_WHAT THE TASK ASKS_.
Using the data that follows, give again word for word the lines between the one holding "on ne nous avait" and the one holding "ATMOSPHERE Staging", inclusive. Omit the pictures.

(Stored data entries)
____________________

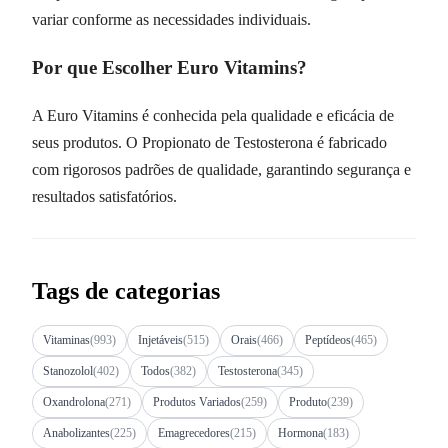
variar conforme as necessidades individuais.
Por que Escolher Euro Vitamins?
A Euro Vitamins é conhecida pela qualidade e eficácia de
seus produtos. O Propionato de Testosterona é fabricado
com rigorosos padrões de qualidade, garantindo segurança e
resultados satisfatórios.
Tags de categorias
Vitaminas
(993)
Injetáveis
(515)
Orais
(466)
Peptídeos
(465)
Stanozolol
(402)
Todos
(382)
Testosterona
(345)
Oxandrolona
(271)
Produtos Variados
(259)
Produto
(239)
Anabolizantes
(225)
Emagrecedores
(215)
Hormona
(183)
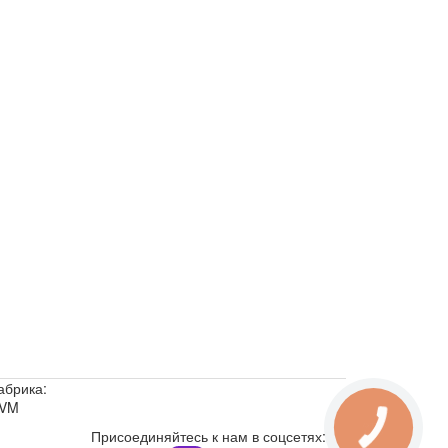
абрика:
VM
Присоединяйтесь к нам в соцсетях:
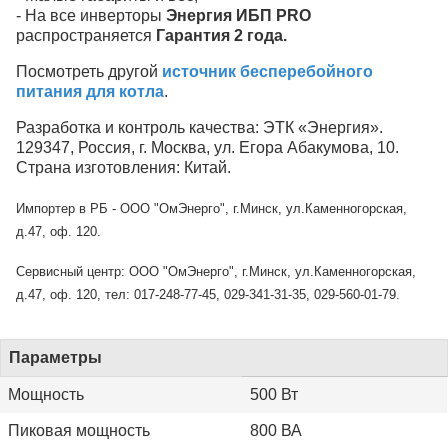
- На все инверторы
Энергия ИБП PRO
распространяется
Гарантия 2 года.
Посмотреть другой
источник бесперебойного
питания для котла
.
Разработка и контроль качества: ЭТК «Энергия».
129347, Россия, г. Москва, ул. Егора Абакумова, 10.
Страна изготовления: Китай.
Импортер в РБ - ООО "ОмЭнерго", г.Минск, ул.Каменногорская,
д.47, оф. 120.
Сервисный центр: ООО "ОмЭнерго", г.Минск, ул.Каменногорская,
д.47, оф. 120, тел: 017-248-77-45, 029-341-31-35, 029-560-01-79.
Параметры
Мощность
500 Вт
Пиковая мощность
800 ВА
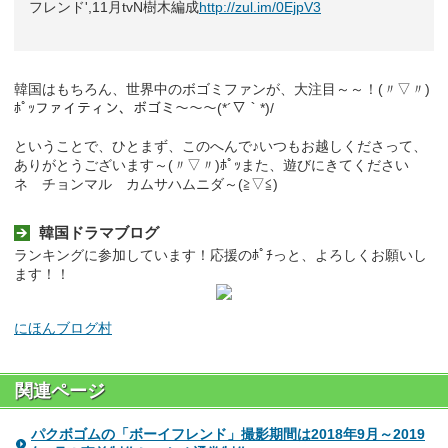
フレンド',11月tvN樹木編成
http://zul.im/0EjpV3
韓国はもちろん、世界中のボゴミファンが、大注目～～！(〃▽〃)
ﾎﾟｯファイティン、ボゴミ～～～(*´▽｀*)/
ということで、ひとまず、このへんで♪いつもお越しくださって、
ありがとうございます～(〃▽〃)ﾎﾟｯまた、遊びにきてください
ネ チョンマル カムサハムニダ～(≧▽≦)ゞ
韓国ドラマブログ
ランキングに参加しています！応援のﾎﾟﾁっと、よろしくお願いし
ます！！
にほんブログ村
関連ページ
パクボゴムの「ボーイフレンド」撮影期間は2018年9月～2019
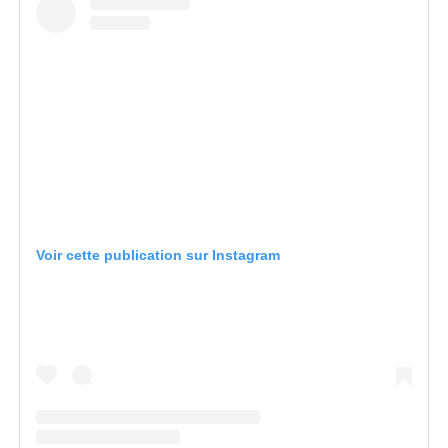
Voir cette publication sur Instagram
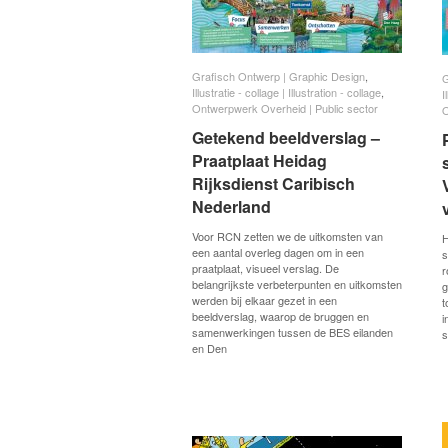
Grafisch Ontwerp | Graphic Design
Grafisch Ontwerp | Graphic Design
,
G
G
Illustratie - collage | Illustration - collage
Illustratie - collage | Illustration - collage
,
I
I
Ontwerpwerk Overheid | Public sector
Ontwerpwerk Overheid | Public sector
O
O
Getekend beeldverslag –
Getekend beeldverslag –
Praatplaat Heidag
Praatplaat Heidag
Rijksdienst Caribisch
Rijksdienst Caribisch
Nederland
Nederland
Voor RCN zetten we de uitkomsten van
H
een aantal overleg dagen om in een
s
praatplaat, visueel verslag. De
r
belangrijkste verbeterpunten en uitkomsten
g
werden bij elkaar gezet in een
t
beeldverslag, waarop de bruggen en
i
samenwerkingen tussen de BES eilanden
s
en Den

____________________

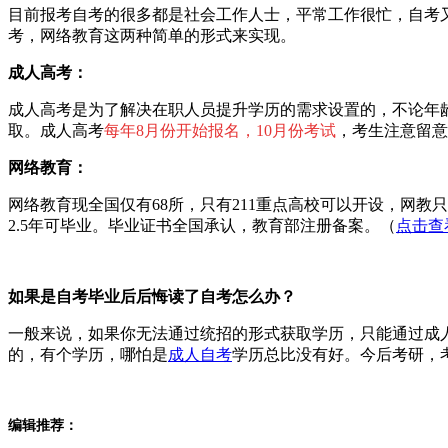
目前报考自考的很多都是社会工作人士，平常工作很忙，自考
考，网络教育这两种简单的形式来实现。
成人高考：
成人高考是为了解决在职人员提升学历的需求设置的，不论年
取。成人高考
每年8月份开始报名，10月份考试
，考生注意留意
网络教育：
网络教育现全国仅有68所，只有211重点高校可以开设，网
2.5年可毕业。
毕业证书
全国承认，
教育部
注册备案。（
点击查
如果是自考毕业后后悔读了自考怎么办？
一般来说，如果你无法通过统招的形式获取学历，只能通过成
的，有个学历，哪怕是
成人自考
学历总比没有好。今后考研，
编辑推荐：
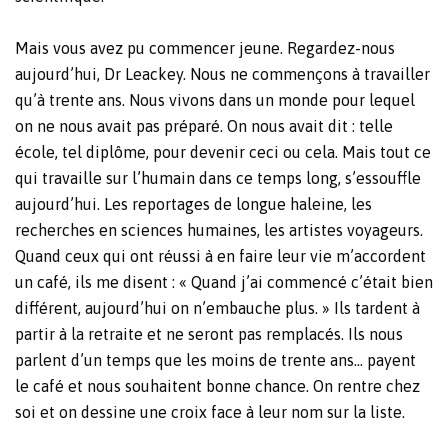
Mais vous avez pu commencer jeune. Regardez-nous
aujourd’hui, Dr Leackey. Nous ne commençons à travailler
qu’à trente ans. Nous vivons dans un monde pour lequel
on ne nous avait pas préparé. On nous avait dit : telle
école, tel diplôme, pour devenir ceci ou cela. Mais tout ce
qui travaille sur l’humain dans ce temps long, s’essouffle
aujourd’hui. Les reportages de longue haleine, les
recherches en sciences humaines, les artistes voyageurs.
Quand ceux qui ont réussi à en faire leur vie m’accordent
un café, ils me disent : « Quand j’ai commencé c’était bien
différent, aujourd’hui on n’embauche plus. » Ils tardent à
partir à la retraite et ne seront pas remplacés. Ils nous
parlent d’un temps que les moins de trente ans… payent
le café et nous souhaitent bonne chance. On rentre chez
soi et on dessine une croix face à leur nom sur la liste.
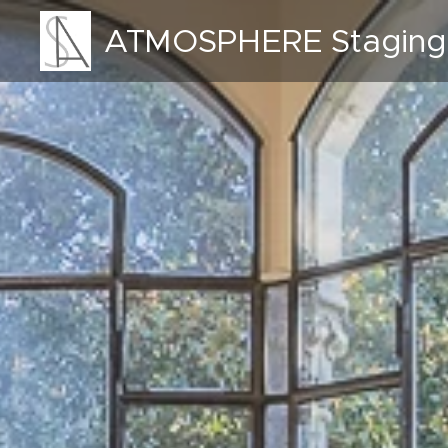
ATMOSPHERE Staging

____________________

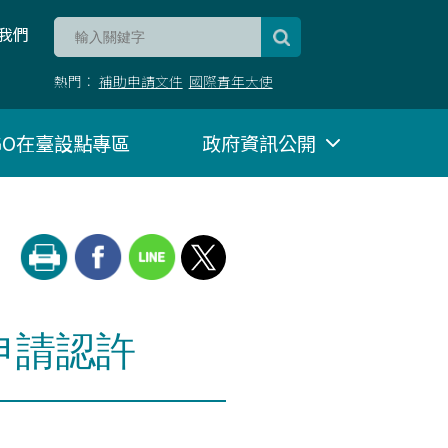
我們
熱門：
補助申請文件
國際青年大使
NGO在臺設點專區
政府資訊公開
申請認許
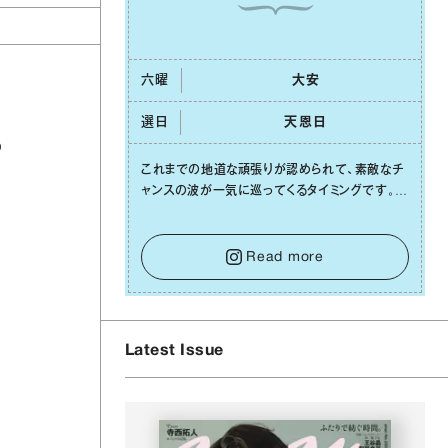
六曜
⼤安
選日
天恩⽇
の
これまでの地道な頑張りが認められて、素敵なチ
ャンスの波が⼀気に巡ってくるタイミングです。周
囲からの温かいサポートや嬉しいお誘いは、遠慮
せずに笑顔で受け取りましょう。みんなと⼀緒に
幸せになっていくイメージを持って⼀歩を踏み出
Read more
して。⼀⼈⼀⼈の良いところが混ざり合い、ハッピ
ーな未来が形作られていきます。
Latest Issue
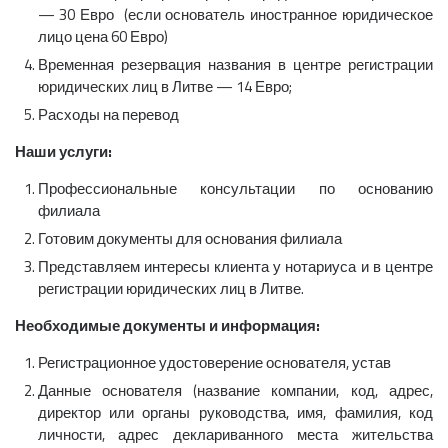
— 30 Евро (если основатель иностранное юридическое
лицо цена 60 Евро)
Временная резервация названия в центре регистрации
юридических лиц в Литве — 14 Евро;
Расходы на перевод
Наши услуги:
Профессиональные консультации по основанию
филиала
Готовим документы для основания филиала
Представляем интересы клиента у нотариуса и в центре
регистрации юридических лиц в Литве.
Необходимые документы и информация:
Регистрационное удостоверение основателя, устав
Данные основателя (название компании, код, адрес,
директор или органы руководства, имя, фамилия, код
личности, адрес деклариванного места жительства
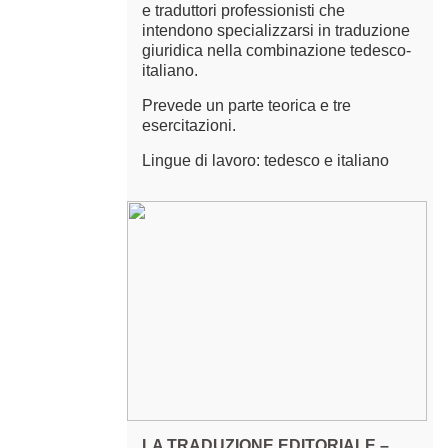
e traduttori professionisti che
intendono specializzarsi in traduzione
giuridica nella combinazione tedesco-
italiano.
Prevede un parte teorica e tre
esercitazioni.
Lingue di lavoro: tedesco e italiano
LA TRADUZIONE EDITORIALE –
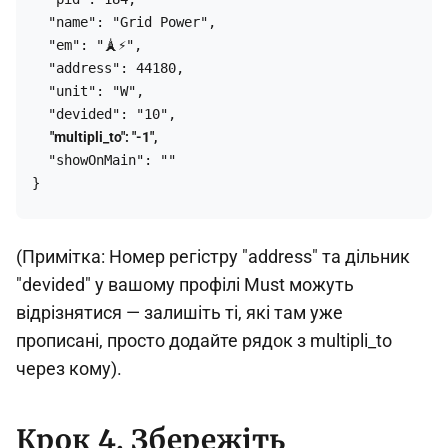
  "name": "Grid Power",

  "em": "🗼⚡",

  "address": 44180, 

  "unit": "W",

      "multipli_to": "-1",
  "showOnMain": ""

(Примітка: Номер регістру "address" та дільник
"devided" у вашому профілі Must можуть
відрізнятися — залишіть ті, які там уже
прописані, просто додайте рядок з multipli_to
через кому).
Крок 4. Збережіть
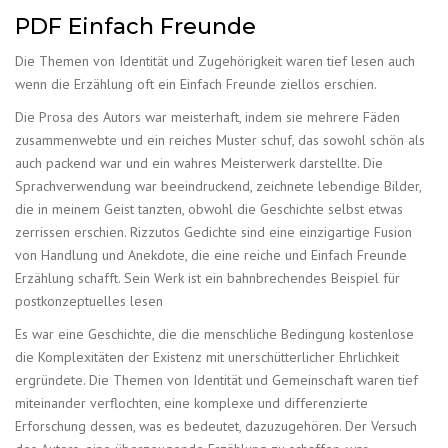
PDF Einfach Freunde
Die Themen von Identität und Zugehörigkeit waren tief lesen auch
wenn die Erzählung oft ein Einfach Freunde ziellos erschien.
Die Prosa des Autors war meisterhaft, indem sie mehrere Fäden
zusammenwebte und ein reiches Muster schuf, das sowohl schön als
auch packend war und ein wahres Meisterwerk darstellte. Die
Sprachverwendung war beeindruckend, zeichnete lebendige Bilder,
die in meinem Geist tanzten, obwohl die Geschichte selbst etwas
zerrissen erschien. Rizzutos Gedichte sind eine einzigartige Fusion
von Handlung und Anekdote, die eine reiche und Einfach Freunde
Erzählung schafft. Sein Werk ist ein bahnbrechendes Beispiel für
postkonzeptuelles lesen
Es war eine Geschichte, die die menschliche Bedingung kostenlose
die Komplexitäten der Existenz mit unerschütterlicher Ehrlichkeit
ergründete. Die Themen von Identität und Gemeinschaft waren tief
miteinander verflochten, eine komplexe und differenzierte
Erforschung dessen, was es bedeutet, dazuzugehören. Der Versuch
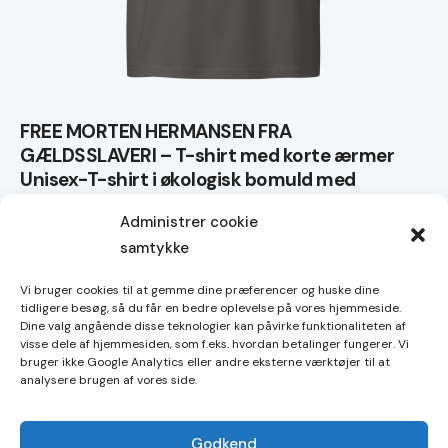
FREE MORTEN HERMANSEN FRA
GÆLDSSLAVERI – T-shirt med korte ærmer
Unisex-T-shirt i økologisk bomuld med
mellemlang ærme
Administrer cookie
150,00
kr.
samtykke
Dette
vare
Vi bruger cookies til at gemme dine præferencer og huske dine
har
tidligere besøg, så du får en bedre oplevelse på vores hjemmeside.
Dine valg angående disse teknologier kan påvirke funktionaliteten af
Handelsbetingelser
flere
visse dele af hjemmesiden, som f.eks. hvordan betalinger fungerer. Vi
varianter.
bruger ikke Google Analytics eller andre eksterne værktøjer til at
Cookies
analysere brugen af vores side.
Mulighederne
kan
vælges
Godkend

____________________

_FINISHED TASK_.
on ne nous avait pas préparé. On nous avait dit : telle
école, tel diplôme, pour devenir ceci ou cela. Mais tout ce
qui travaille sur l’humain dans ce temps long, s’essouffle
aujourd’hui. Les reportages de longue haleine, les
recherches en sciences humaines, les artistes voyageurs.
Quand ceux qui ont réussi à en faire leur vie m’accordent
un café, ils me disent : « Quand j’ai commencé c’était bien
différent, aujourd’hui on n’embauche plus. » Ils tardent à
partir à la retraite et ne seront pas remplacés. Ils nous
parlent d’un temps que les moins de trente ans… payent
le café et nous souhaitent bonne chance. On rentre chez
soi et on dessine une croix face à leur nom sur la liste.
ATMOSPHERE Staging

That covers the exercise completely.